Work task 1:
Using the article on UK equity sectors, answer the following:
(a) Which mantra does the article say investors hear often?
(b) What is the Financials sector weight of the MSCI UK Index?
(c) By how much did MSCI World gain from 30/6/2014 – 31/1/2016?
Work task 2: Render in French this sentence from the article on UK equity sectors: "The UK boasts many competitive multinationals, but they tend to cluster in a few sectors."

By Fisher Investments UK

When deciding where to invest, one of the critical questions we think investors face is whether to own international shares. “Buy what you know” is a mantra we hear often, and many investors know their home country best. Yet in our view, investing in your home country alone may not be the best approach—even in a country as deep and strong as the UK. Whilst the UK economy is well diversified, its equity market’s sector makeup veers considerably from the global market, which we believe can impede diversification. The UK boasts many competitive multinationals, but they tend to cluster in a few sectors. This can benefit UK investors’ returns when those sectors do well, but that isn’t always the case. We believe investors who look globally have more opportunities to diversify.

As Exhibit 1 shows, some UK sector weights—calculated as the percentage of the index’s market capitalisation (total market value of all companies) represented by each sector—veer markedly from the developed world as a whole. The MSCI UK Index’s 22% Financials sector weight may be only modestly larger than MSCI World’s 18% Financials weighting. However, the UK’s 18% Energy and 10% Materials exposures far outweigh the MSCI World’s 7% and 5%, respectively. Combined, the UK’s weighting in commodity-oriented sectors is more than double the MSCI World’s, thus making UK returns more sensitive to commodity prices, since commodity prices heavily influence corporate earnings in these sectors. This is a large reason why the MSCI UK Index fell -5.8% when oil prices crashed from 30/6/2014 – 31/1/2016, whilst MSCI World gained 11.0%.[i] UK Consumer Staples’ 16% weight, which is double the MSCI World’s 8%, highlights another heavy concentration. Yet there are also big blind spots: The Information Technology sector is 18% of the MSCI World Index but 1% of the MSCI UK. We believe heavy sector concentrations in Financials, Energy, Materials and Consumer Staples—and a dearth of Tech exposure—leave UK-only investors vulnerable to sector-specific risks they could reduce by investing globally.

[Stored data]

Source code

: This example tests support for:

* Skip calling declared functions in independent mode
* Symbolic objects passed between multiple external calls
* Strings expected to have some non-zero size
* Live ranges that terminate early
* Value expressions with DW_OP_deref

Reply 1:
(a) "Buy what you know"
(b) 22%
(c) 11.0%

Reply 2: Le Royaume-Uni compte de nombreuses multinationales compétitives, mais celles-ci ont tendance à se concentrer dans quelques secteurs.